Plan B

Friday, April 16, 2010

Screaming into the Wind

April 13, 2010

I am in cancer-limbo and I hate this place.

So let's start at the beginning. I am in a study [Phase 3] which is studying survival rates and side effects of Armidex and Aromasin. I am in the Aromasin arm of this study. Since Nurse Halley left the protocol team, follow up has fallen by the wayside. I am no longer asked to fill her in about the side effects. However, I am required to have a bone density test yearly. I never did this last year, and so I headed to the hospital on April 7th for a bone density scan. Bone density scans are a piece of cake. You don't even have to undress if you aren't wearing metal. Zip, zip the machine whirs and you are done. Since I was already in the building, I then headed up to the ninth floor [Yes, pushing the 9 in the elevator still makes my stomach queezy] to have some blood drawn. This is the new routine so that Dr. Roger has the results for my follow-up appointments.

I had a new phlebotomist this time, but she did reasonably well, and I was quickly on my way home. In the car, with the windows thrown open I made my self a promise. I would NOT check the numbers online. Instead I would wait until the day of my appointment, a full seven days later.

And with that, I spent the week working on files and practicing.

In fact, I never even reminded my husband I had a follow up appointment with Dr. Roger. Since he isn't around on Tuesday, I got up on my own and headed to the hospital. But first, I checked the online lab results. OMG! My 27.29 had risen from 38 to 107. My heart sank, and I headed off. On the way to the hospital, there was a Lexus standoff. They had collided and refused to move. CLicking their cell phone cameras, and yelling at each other and the other drivers. Finally the police arrived, and forced the "special" ones to to move their cars. Then in the garage, lots of oversized cars treated the two way ramps as their own private speedways. What a nightmare! I was actually late for my appointment. Me! Late? That just doesn't ever happen to me.
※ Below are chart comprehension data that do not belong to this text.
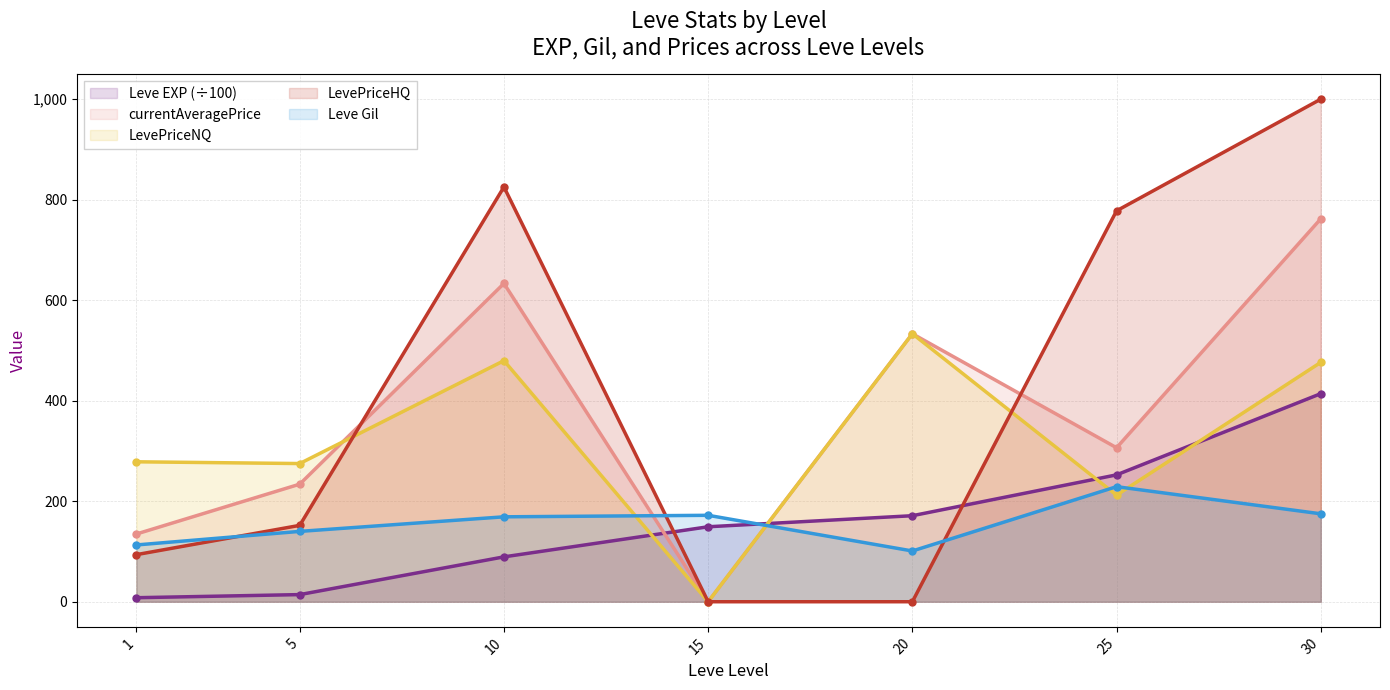

True or false: currentAveragePrice has more than 1 points higher than both neighbors.

True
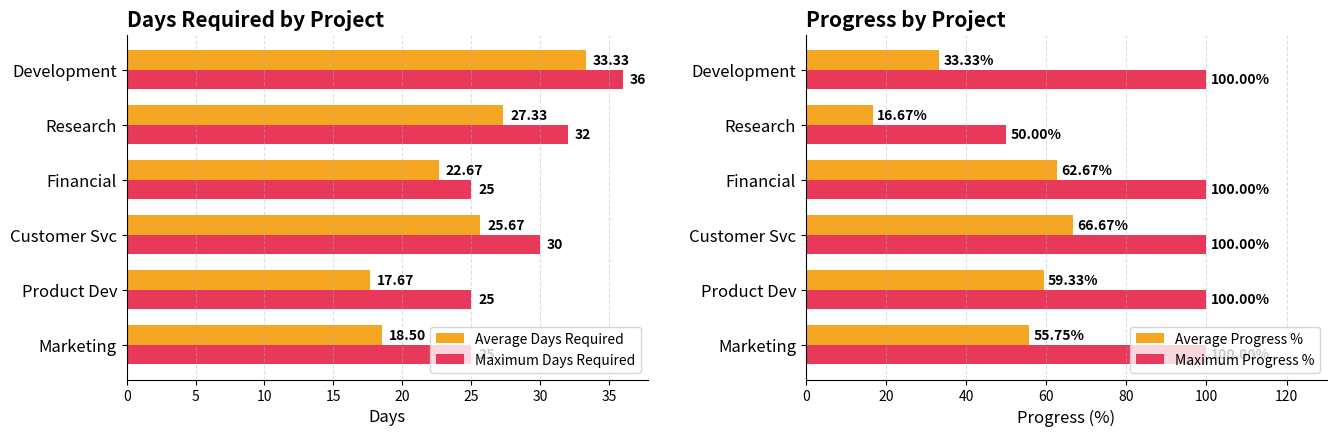

List the labels in order of Average Days Required value, smallest first.

Product Dev, Marketing, Financial, Customer Svc, Research, Development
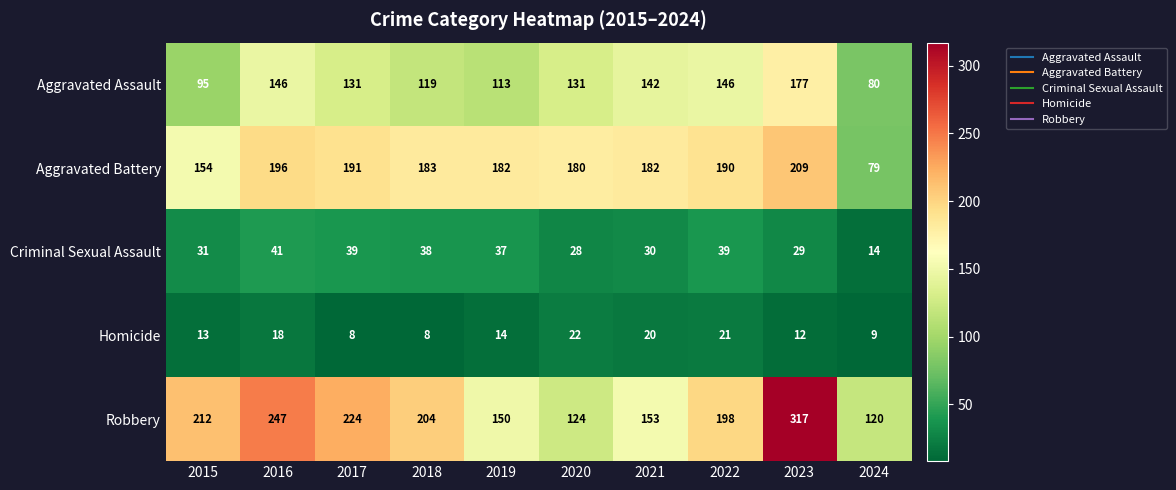

What is the spread (max minus min) of values at 2020?

158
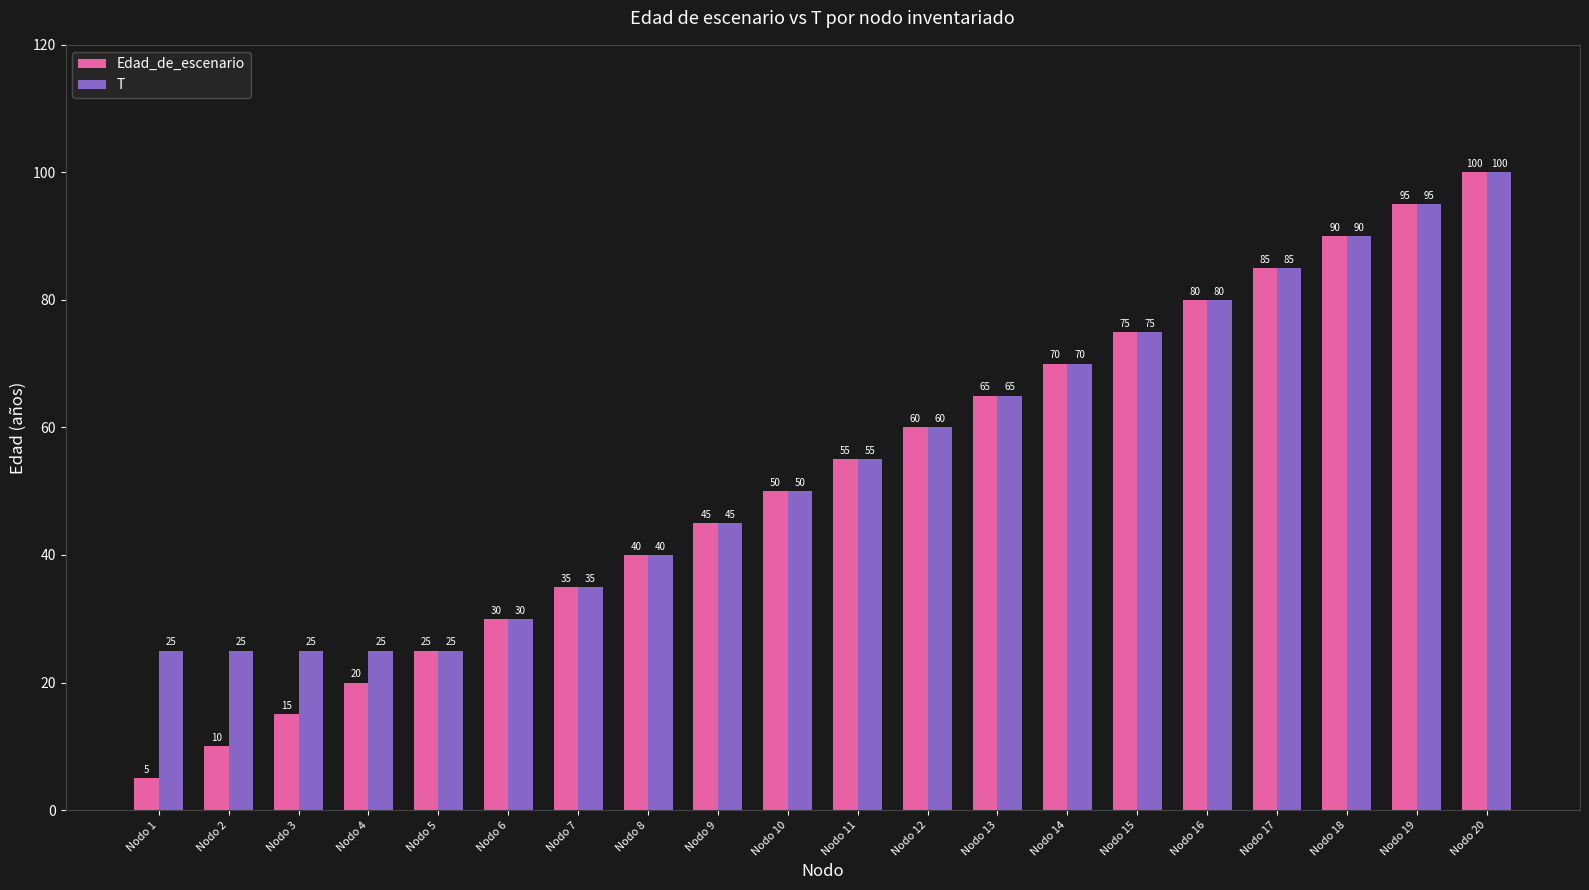

What is the maximum value for T?

100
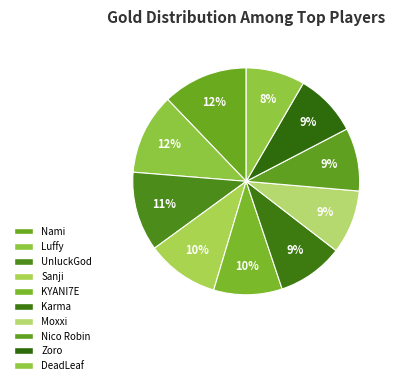

The KYANI7E slice represents 15% of the pie. True or false?

False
The staff moved into high speed the minute I arrived. Vitals, check. Payment, wait. Let us get you into that room. Dr. Roger appeared. Of course, I apologized profusely. He smiled and said "Don't worry. A woman appeared a week early, and she was delighted that I could slip her right in." And then we got down to business.

"How are you," he asked, looking at me directly. Well, I am not going to include the full dialog, but I outlined how I have been feeling. He did the physical exam, and stated that he didn't feel anything. With my shirt back on, we continued. Now he swiveled and reviewed my online records. His concerns, the blood markers, loss of appetite, weight loss [more than usual in one month], frequent pain and pain when lying down. Again, he turned to look at me directly. "This is capricious behavior," he said quietly. "You have tumor activity. I suspect that you have tumors on your spine that are pressing against your nerves." And then he concluded, "But, we will have to see."

As I left, I was told to stop and have a new blood draw, and that Dr. Lange's PA, Nurse Lauren, would be in touch to schedule scans.... bone, PET, and MRI.

Like clockwork, the next morning, the phone rang. A conference call to schedule the scans. Wow. Walter explained that the two nuclear reactors that provide the required isotopes were offline for maintenance and no bone scans until the middle of May! And then we scheduled the PET and MRI. And now I learned that I was actually getting two MRI's... one for my torso and one for my brain. WHAT? My brain? I didn't even mention my headaches or the dizziness. _sigh_

The next morning, I logged onto PatientSite and my damn blood marker was up yet another 11 points. Within an hour of seeing this number, the phone rang. Walter was calling back. I was now eligible for a "triage" isotope; the reserve isotopes for special patients. NO NO NO! I don't want to be a triage patient.

The hardest part of this is, well, I can't tell anyone. If I move into Stage IV, I have no plans to tell anyone. Not my family, not my friends, not my colleagues, no one except my husband and kid. I can't stand the pity in people's eyes. Only recently have people begun to forget that they thought I was going to die.

And so, I have already decided that I keep my mouth shut unless we are talking brain or major organs. And then telling people will be the least of my worries. And so, I am scared all by myself. No one to talk with. No one to support me. For once, I feel really lonely.